Tras el ingreso hospitalario durante 14 días, me trasladaron a casa, sintiéndome cada día mejor, haciendo ejercicio y viviendo emocionalmente lo que suponía todo el contexto de la “pandemia”. Una vez en casa comienzan a aparecer secuelas de la enfermedad: no podía bajar al primer piso pues al subir las escaleras me agitaba demasiado y comenzaba a fallar la respiración y la oxigenación bajaba a parámetros peligrosos. La agitación al hacer los ejercicios y los momentos en que me falta el aire no desaparecen y de pronto me comienza a salir sangre por las fosas nasales, le atribuimos eso al calor y me pongo compresas con hielo, me recuesto y la hemorragia desaparece.
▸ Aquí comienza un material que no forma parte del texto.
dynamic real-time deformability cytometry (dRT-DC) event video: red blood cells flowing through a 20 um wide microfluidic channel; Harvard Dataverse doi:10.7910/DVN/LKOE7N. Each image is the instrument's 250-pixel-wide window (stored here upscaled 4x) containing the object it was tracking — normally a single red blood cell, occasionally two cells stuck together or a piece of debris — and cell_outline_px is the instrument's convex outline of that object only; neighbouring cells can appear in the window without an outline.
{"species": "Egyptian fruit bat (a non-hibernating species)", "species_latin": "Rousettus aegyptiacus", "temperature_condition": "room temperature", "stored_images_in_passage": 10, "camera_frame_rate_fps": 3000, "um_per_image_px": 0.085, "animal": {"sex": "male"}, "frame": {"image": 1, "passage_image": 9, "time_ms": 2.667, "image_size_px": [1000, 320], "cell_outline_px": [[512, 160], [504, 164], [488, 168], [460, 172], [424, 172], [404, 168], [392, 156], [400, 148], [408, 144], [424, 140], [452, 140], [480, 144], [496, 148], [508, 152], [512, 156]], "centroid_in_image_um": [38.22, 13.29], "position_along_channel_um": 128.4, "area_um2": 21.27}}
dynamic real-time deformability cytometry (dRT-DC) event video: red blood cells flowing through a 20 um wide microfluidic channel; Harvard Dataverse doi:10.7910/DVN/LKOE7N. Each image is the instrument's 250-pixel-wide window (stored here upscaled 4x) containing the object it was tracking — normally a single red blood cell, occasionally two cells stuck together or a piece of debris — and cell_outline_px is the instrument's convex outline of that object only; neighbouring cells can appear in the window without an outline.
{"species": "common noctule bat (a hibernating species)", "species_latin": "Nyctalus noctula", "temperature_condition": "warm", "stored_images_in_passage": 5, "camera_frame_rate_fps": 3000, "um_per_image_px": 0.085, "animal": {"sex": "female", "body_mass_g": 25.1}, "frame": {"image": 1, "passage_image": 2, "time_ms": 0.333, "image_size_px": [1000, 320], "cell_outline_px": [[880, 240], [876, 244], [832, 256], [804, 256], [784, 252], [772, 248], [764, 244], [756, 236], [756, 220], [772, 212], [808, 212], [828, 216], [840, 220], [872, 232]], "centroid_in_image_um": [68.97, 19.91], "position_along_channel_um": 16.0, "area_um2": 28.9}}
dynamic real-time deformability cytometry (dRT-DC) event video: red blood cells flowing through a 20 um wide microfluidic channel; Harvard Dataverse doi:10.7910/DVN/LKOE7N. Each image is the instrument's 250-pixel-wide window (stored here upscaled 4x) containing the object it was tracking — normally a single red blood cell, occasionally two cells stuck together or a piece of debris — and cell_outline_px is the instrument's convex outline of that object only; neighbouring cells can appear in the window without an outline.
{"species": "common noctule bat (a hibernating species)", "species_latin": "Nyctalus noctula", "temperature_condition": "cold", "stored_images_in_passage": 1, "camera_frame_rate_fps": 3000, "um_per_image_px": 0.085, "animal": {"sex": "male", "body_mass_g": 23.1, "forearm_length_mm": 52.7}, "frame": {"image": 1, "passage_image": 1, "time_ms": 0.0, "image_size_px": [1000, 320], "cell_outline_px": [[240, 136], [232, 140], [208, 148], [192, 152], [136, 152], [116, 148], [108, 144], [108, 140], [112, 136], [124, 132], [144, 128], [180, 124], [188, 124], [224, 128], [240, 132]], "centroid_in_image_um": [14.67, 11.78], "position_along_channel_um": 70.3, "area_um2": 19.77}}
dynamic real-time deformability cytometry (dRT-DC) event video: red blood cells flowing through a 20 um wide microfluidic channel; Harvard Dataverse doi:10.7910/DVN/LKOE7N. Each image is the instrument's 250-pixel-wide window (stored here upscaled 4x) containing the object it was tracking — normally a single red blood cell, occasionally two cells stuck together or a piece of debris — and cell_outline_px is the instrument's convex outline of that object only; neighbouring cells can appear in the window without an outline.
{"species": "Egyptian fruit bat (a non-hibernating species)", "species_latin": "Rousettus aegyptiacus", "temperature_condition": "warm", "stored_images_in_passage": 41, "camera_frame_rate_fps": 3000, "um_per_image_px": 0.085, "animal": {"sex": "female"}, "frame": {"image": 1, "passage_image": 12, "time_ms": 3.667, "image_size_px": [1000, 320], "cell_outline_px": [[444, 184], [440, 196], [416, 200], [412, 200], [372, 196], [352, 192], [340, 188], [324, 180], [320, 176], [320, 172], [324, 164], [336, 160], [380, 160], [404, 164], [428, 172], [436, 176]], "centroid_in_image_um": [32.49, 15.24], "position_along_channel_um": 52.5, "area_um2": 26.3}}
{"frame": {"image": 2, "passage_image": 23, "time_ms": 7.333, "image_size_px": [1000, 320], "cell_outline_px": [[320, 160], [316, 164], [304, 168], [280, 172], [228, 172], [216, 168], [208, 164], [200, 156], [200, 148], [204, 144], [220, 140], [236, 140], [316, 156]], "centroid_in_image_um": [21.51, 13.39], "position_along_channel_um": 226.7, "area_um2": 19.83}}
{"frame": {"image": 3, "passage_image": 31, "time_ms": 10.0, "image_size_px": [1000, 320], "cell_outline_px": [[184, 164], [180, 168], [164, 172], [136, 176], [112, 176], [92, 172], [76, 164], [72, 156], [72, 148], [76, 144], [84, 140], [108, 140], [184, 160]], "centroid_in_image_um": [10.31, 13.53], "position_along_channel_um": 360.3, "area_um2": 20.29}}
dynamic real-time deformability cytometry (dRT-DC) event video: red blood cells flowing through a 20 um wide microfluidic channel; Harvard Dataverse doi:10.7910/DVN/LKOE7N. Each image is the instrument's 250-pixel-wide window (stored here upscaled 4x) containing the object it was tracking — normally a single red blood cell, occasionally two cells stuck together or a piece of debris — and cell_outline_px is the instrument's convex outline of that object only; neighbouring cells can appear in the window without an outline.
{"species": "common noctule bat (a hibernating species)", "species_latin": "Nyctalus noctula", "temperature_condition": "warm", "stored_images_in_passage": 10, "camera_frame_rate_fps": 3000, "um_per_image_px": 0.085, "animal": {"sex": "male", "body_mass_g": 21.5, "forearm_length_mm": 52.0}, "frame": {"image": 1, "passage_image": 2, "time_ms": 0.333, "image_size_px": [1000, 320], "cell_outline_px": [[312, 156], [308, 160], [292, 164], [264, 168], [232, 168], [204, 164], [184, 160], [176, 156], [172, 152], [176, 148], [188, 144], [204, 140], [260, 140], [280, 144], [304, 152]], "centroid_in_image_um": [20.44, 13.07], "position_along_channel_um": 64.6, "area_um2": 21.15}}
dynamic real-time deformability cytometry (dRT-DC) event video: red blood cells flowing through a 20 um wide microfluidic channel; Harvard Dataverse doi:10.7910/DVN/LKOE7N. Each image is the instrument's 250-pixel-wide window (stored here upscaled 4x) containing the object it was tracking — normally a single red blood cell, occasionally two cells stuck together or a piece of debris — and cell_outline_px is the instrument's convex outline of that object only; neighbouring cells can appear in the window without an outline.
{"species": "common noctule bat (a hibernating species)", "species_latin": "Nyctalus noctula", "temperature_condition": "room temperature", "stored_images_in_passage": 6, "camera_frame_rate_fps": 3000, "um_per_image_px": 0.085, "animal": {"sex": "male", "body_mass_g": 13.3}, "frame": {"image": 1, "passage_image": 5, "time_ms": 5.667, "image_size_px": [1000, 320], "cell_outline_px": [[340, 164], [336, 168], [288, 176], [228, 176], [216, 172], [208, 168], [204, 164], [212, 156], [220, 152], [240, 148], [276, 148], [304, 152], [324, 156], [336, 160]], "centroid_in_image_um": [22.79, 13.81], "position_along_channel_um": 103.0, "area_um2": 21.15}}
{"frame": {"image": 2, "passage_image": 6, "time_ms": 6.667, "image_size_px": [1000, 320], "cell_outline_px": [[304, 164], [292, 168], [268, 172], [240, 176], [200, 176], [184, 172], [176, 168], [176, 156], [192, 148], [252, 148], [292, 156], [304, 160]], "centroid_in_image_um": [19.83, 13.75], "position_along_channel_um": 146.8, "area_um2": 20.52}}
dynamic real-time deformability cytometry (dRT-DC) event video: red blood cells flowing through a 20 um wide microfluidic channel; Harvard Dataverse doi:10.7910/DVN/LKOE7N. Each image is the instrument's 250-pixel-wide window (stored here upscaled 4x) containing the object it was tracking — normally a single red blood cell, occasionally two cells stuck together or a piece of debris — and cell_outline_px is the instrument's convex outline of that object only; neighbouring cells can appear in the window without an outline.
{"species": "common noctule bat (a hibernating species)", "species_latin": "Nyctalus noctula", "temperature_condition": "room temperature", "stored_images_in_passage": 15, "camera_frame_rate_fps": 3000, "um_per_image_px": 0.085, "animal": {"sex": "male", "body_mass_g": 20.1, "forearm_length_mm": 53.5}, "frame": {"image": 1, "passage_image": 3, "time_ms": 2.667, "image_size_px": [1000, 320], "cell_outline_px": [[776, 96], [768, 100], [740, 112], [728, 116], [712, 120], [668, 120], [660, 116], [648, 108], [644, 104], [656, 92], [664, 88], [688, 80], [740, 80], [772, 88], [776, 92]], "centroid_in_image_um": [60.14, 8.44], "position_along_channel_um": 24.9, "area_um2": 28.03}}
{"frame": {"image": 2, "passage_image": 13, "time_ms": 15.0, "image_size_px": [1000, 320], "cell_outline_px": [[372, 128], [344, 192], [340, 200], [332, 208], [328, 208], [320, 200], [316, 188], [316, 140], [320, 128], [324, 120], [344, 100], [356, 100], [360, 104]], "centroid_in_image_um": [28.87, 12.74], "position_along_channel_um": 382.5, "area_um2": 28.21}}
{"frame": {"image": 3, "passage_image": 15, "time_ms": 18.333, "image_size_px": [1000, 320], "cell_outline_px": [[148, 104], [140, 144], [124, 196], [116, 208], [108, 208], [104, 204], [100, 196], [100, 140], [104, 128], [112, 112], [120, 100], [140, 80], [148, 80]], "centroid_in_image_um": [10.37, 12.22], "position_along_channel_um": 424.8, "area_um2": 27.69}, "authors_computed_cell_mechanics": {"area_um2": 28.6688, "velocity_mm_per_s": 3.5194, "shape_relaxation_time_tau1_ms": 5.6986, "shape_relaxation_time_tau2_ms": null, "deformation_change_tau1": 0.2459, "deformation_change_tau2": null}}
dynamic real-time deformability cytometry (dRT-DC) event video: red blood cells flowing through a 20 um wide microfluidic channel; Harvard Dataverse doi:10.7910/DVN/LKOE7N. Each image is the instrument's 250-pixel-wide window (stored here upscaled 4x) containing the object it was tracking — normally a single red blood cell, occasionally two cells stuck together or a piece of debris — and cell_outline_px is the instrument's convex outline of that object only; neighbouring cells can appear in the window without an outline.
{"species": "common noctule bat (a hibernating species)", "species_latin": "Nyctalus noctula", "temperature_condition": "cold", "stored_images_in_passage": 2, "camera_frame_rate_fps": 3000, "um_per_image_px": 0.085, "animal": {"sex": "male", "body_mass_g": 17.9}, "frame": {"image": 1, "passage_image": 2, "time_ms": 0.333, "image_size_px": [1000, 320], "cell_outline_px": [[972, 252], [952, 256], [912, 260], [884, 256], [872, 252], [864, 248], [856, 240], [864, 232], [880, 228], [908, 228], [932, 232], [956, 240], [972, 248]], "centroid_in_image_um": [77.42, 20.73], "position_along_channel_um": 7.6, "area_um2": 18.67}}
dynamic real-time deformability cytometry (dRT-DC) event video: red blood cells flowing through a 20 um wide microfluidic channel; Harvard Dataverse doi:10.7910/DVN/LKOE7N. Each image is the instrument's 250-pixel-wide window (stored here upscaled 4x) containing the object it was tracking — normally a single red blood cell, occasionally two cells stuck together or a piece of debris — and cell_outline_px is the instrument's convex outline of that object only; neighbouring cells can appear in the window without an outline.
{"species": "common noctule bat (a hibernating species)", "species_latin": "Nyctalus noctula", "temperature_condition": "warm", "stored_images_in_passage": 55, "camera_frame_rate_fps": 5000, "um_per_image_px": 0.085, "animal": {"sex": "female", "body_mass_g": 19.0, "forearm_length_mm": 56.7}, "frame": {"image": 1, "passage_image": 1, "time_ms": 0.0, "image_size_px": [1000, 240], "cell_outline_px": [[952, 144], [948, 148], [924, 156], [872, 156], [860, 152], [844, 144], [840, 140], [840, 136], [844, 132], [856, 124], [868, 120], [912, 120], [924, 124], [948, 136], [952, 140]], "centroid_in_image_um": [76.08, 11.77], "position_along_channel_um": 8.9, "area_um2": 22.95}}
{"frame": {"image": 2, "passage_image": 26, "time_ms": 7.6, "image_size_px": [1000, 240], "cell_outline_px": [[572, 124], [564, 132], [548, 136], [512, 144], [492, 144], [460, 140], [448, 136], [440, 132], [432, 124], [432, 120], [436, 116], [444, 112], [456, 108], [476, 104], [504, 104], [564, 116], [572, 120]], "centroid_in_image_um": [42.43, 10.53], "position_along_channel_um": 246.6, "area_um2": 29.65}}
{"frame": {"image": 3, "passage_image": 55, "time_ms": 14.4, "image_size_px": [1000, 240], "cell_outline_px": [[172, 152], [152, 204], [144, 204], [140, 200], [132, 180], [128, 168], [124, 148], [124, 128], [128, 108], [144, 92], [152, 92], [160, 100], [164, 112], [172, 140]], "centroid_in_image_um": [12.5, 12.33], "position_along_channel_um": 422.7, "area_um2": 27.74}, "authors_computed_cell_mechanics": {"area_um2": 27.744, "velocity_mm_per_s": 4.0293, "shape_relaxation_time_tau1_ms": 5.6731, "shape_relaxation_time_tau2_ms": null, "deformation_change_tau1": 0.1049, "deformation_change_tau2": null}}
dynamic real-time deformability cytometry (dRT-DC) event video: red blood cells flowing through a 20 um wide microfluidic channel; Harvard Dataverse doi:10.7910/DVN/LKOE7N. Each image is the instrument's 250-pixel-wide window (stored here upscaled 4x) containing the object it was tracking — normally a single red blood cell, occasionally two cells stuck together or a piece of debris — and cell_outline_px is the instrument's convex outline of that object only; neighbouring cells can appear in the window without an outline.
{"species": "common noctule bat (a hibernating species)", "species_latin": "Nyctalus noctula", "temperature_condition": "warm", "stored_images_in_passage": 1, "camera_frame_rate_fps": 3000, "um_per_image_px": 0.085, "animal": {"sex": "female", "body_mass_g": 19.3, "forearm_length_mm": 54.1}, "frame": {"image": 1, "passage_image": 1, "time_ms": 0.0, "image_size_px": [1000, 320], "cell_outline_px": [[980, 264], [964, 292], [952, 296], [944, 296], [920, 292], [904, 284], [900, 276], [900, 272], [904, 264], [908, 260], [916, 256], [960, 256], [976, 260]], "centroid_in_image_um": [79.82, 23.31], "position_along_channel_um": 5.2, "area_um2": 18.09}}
Al día siguiente estaba en el baño y de pronto comienza nuevamente la hemorragia nasal y no se podía contener con nada, me llevaron a la guardia del hospital, me aplicaron una bolsa de suero y me pusieron unos tapones en los orificios de la nariz, después de unas horas me trasladaron a casa y al amanecer comienza de nuevo la hemorragia, nuevamente para la guardia y un nuevo tapón y me remiten al único otorrinolaringólogo de la provincia, que tiene la sede en la ciudad cercana, cuando llegamos la hemorragia era más intensa y el galeno estaba de licencia hasta 10 días después, me hicieron un examen de sangre que dio como resultado que ya estaba anémico y me hicieron una transfusión de tres litros de sangre y me hicieron unos tapones muy fuertes que no se debían tocar hasta que me viera el médico especialista. Que finalmente vi 10 días después y que cauterizó la arteria que se había roto por efectos del oxígeno aplicado anteriormente.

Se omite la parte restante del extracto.